Skoryk-Shkarivska has just returned from a visit to the US, which included meetings with officials there about the prosecution of Russian war crimes suspects.

“There is lots of CCTV and lots of witnesses in Bucha. We know that every death of the 419 is a criminal case. And though it won’t happen very fast, with international partners we will do everything to punish those who did this, those who gave the order, and those sitting in Kremlin,” she vows.

At the same time, she insists that Bucha cannot allow itself to be forever defined by the horrors of last winter.

“We are a country at war, so we have to fight and rebuild at the same time. You can’t keep it like a war museum,” she says. “We are repairing houses and flats and have lots of programmes to help people who want to come back and rebuild as quickly as possible.”
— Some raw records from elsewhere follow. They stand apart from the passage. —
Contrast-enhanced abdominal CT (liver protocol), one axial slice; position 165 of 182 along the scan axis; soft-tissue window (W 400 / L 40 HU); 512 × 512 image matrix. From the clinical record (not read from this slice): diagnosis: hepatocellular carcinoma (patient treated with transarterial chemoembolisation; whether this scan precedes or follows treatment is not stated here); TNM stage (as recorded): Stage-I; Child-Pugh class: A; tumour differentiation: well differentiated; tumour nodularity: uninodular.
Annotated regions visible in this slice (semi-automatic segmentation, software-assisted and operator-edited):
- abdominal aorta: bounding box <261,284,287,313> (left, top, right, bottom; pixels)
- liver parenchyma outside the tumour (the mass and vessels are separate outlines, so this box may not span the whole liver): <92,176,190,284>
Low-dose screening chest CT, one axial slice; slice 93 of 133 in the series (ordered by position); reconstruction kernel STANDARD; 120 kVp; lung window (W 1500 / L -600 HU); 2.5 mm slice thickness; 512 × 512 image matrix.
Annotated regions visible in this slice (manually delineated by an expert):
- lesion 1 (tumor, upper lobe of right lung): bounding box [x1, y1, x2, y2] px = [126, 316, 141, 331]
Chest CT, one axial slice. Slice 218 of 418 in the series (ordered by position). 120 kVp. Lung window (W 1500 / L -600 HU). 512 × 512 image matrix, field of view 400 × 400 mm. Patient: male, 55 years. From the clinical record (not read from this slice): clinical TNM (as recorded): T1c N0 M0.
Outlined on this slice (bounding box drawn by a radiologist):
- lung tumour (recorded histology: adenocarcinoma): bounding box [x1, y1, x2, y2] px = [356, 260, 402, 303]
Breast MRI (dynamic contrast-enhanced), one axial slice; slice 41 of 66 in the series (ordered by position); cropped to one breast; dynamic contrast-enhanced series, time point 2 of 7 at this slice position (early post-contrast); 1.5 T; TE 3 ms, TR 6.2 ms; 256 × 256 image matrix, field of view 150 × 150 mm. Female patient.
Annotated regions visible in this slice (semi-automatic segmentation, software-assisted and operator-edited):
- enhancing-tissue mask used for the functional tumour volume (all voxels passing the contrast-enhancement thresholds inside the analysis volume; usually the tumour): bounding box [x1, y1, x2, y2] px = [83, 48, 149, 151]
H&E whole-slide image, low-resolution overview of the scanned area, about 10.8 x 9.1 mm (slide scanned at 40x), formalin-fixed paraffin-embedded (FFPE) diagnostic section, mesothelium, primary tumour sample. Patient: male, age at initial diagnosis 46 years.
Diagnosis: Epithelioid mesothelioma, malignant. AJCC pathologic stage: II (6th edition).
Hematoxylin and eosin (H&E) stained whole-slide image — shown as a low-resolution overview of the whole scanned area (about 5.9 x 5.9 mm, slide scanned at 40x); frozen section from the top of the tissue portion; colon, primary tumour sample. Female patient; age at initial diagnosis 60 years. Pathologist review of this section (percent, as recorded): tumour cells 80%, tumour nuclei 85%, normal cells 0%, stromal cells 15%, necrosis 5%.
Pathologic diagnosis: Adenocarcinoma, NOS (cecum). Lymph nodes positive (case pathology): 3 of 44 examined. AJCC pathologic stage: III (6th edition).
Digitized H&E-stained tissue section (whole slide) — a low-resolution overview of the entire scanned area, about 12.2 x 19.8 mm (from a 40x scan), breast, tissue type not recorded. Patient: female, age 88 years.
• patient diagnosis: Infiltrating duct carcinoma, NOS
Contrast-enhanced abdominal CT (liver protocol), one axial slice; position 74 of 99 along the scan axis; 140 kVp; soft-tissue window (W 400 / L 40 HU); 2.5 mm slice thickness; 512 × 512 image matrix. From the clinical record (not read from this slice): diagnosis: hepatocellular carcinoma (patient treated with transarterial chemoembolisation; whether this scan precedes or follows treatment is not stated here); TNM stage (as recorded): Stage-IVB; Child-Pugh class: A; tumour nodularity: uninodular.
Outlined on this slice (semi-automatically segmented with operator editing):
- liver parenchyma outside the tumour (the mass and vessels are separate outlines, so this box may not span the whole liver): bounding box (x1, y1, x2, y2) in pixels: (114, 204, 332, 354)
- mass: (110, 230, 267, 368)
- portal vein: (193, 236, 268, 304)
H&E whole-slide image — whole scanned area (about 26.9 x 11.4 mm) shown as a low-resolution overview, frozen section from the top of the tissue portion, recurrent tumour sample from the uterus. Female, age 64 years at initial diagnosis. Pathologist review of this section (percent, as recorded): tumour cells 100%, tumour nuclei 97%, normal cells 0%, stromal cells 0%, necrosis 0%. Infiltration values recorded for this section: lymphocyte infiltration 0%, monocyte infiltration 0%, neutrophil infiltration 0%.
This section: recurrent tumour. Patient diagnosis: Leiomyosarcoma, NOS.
About 53,000 people lived in Bucha before the occupation, but only around 3,700 were still here when it ended. Now some 70 per cent of the pre-war population has returned, however, and about 8,000 people from frontline areas of eastern and southern Ukraine have moved here.

Bucha’s streets are again busy with people and traffic, many shops and other businesses have reopened and reconstruction is picking up pace, particularly along Vokzalna and nearby streets where nearly every building was damaged.

“You’d hardly recognise Vokzalna now. All the debris has been cleaned away and they’re rebuilding,” says Zoya, who struggles to make ends meet on her pension of 2,300 hryvnia, about €58.

“People are coming back to Bucha, but it’s still very heavy for them,” she adds. “It looks like things are getting better here but it’s still very dark in our hearts.”

Iryna does not know what her future holds, but hopes that one of several funds that are rebuilding houses in Bucha will come to her aid.

“I got no compensation for my house, and for the death of my husband the mayor gave me 25,000 hryvnia (€633),” she says. “Let’s hope for the best – it’s what keeps us going.”

Behind St Andrew’s Church, pools of melting snow surround a temporary memorial marking the place where more than 100 people were buried during the occupation.

“Unfortunately, Bucha is now famous in a deeply negative way, along with places like Buchenwald and Srebrebnica,” says Fr Andriy Halavin, the local Orthodox priest.

“But in time we want Bucha to be remembered for positive reasons – for being like a phoenix that rises from the ashes.”